_Passage provided_.
Note that only instruments producing linear displacement will be considered here. Rotational instruments are required to produce torsional shear and these are mainly sold as rheometers and normally used for the analysis of liquids. Solid samples can be tested on such instruments with suitable bar clamps, but it may be difficult to obtain measurements through the glass transition, due to stiffness range considerations.
The essential measurement from DMA (Dynamic Mechanical Analysis) is complex stiffness. The stiffness is always returned as a value in N/m (newtons per metre). It is the range of stiffness that can be covered in a single experiment that determines a DMA’s usefulness. This range should be a minimum of four decades. Most commercial DMAs will cope with stiff samples very well and this makes the upper force limit unimportant. It is the lower stiffness limit that frequently causes problems. A good instrument will measure a stiffness of at least 500 N/m. Most instruments measure this quantity with high precision, as their force and displacement calibrations are traceable to secondary standards. The conversion of this stiffness to an accurate modulus is frequently a major source of errors, usually due to an inappropriate choice of sample geometry. The measured stiffness is as much a function of sample geometry as modulus. Therefore, the correct choice of sample size and geometry is of paramount importance.

_Collected data_.
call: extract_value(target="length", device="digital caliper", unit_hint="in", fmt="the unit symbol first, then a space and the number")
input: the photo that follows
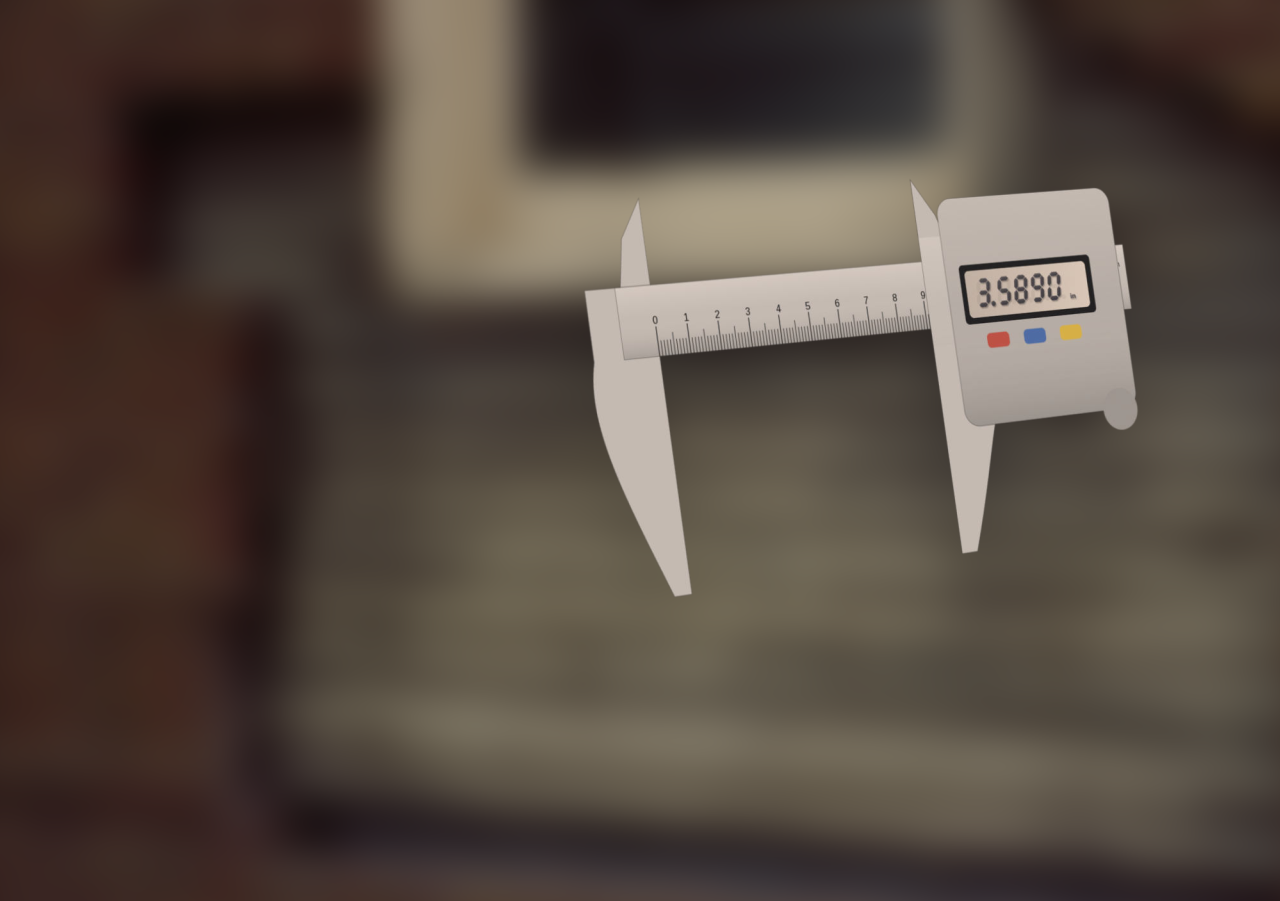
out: in 3.5890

_What to work on_.
1. Reproduce the passage on dynamic mechanical analysis from "Note that only" up to and including "stiffness range considerations.", swapping "rheometers" for "viscometers".
2. Continue the passage on dynamic mechanical analysis from its final sentence onward.

_Task answers_.
1.
Note that only instruments producing linear displacement will be considered here. Rotational instruments are required to produce torsional shear and these are mainly sold as viscometers and normally used for the analysis of liquids. Solid samples can be tested on such instruments with suitable bar clamps, but it may be difficult to obtain measurements through the glass transition, due to stiffness range considerations.

2.
Figure 1 shows the response to a perfectly elastic material. The phase lag, δ, between the force and displacement is zero. This is not the case for viscoelastic materials where a delay occurs in the displacement response to an applied force. Figure 2 shows the response for a perfectly viscous material, such as liquid that flows freely. The phase lag, δ, is now 90◦; i.e. the displacement amplitude is exactly one quarter cycle behind the applied force amplitude. In DMA (Dynamic Mechanical Analysis) instruments, the force and displacement are resolved into in- and out of-phase components (see Figure 3), thus defining the storage or real modulus and the loss or imaginary modulus respectively. The proportion of deformation that is in-phase represents energy elastically stored and recoverable (hence storage or real modulus), whilst the proportion of 90◦ out-of-phase deformation is due to viscous flow, or other dissipative energy processes (hence imaginary or loss modulus). The damping factor, tan δ, is defined as the ratio of loss to storage modulus and by definition the ratio of energy lost to energy stored.

Figure 1. Force and displacement signals for elastic material (δ = 0◦).

Figure 2. Force and displacement signals for viscous material (δ = 90◦).

Figure 3. Resolution of measured signals into in- and out-of-phase components.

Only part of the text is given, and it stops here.